▸ **What is being asked**: Can you rewrite the material below with "collectors" changed to "collected by" everywhere it appears, leaving everything else as it is?

▸ **Stored dataset items**:
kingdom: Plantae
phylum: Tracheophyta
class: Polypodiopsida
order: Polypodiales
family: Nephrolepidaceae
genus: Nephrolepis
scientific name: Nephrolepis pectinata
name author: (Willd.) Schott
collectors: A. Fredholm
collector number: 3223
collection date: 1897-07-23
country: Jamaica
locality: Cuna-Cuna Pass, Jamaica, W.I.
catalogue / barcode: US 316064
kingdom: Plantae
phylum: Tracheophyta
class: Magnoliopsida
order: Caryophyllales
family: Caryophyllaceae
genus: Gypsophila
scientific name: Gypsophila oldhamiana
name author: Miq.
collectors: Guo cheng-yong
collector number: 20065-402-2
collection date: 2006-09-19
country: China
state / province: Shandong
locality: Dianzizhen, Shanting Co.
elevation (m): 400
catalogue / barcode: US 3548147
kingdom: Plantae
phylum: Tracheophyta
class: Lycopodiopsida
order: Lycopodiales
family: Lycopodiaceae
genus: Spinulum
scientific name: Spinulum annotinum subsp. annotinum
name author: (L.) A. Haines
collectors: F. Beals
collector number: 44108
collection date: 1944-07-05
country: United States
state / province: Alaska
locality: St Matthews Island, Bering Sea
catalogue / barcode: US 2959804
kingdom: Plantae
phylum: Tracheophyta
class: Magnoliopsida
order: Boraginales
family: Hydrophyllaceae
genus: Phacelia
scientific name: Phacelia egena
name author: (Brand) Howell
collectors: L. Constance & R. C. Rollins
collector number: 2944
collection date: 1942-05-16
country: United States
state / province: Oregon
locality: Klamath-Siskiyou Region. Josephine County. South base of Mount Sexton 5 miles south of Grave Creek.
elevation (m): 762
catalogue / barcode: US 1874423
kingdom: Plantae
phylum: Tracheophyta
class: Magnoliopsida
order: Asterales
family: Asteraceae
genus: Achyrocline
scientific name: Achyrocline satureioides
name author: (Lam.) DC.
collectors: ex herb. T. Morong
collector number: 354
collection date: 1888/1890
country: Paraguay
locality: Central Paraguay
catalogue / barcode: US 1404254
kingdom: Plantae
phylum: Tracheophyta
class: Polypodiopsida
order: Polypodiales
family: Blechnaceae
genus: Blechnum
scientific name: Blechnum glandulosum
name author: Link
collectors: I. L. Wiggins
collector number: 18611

▸ **Problem solution**:
kingdom: Plantae
phylum: Tracheophyta
class: Polypodiopsida
order: Polypodiales
family: Nephrolepidaceae
genus: Nephrolepis
scientific name: Nephrolepis pectinata
name author: (Willd.) Schott
collected by: A. Fredholm
collector number: 3223
collection date: 1897-07-23
country: Jamaica
locality: Cuna-Cuna Pass, Jamaica, W.I.
catalogue / barcode: US 316064
kingdom: Plantae
phylum: Tracheophyta
class: Magnoliopsida
order: Caryophyllales
family: Caryophyllaceae
genus: Gypsophila
scientific name: Gypsophila oldhamiana
name author: Miq.
collected by: Guo cheng-yong
collector number: 20065-402-2
collection date: 2006-09-19
country: China
state / province: Shandong
locality: Dianzizhen, Shanting Co.
elevation (m): 400
catalogue / barcode: US 3548147
kingdom: Plantae
phylum: Tracheophyta
class: Lycopodiopsida
order: Lycopodiales
family: Lycopodiaceae
genus: Spinulum
scientific name: Spinulum annotinum subsp. annotinum
name author: (L.) A. Haines
collected by: F. Beals
collector number: 44108
collection date: 1944-07-05
country: United States
state / province: Alaska
locality: St Matthews Island, Bering Sea
catalogue / barcode: US 2959804
kingdom: Plantae
phylum: Tracheophyta
class: Magnoliopsida
order: Boraginales
family: Hydrophyllaceae
genus: Phacelia
scientific name: Phacelia egena
name author: (Brand) Howell
collected by: L. Constance & R. C. Rollins
collector number: 2944
collection date: 1942-05-16
country: United States
state / province: Oregon
locality: Klamath-Siskiyou Region. Josephine County. South base of Mount Sexton 5 miles south of Grave Creek.
elevation (m): 762
catalogue / barcode: US 1874423
kingdom: Plantae
phylum: Tracheophyta
class: Magnoliopsida
order: Asterales
family: Asteraceae
genus: Achyrocline
scientific name: Achyrocline satureioides
name author: (Lam.) DC.
collected by: ex herb. T. Morong
collector number: 354
collection date: 1888/1890
country: Paraguay
locality: Central Paraguay
catalogue / barcode: US 1404254
kingdom: Plantae
phylum: Tracheophyta
class: Polypodiopsida
order: Polypodiales
family: Blechnaceae
genus: Blechnum
scientific name: Blechnum glandulosum
name author: Link
collected by: I. L. Wiggins
collector number: 18611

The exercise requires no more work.